» Required work
Copy the passage on the Republicans' economic plans word for word, everything from "Actually the Ryan" down to "Income Tax Credit.".

October 24, 2014
That distinction would have improved the accuracy of a NYT article on the Republicans’ economic plans. The piece noted that Senate Republicans have limited their economic agenda. It told readers that they no longer call for the repeal of the Affordable Care Act and have abandoned the “so-called Ryan Plan, a long-term budget to revamp Medicare and Medicaid and significantly reduce other domestic and military spending enough to balance the budget in 10 years, while sharply cutting taxes.”
Actually the Ryan plan was not really a plan to balance the budget while sharply cutting taxes. Ryan instructed the Congressional Budget Office (CBO) to assume enough budget cuts from non-Social Security and non-Medicare spending to bring the budget into balance. He never proposed any specific cuts that would come anywhere close to meeting this target. In fact, he recently has been pushing for increases in spending in one of the areas that he previously had slated for cuts, the Earned Income Tax Credit.

» Supplied material
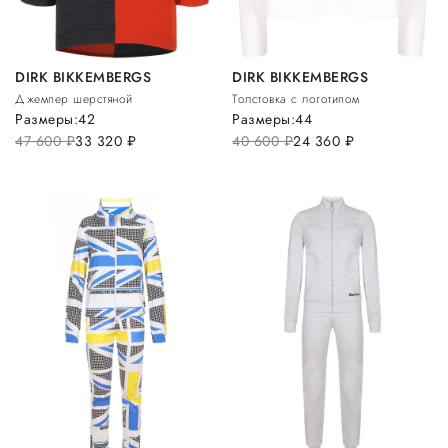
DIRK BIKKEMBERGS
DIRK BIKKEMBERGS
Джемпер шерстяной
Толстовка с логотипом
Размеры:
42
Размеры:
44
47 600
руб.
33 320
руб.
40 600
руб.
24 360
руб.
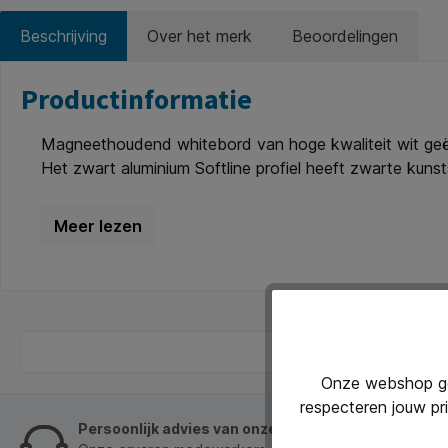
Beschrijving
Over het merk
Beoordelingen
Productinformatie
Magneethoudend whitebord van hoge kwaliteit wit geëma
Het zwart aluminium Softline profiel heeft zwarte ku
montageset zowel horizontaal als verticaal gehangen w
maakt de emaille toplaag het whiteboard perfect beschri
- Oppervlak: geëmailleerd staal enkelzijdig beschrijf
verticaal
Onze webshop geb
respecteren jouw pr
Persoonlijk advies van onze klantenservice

» Result for this exercise
Actually the Ryan plan was not really a plan to balance the budget while sharply cutting taxes. Ryan instructed the Congressional Budget Office (CBO) to assume enough budget cuts from non-Social Security and non-Medicare spending to bring the budget into balance. He never proposed any specific cuts that would come anywhere close to meeting this target. In fact, he recently has been pushing for increases in spending in one of the areas that he previously had slated for cuts, the Earned Income Tax Credit.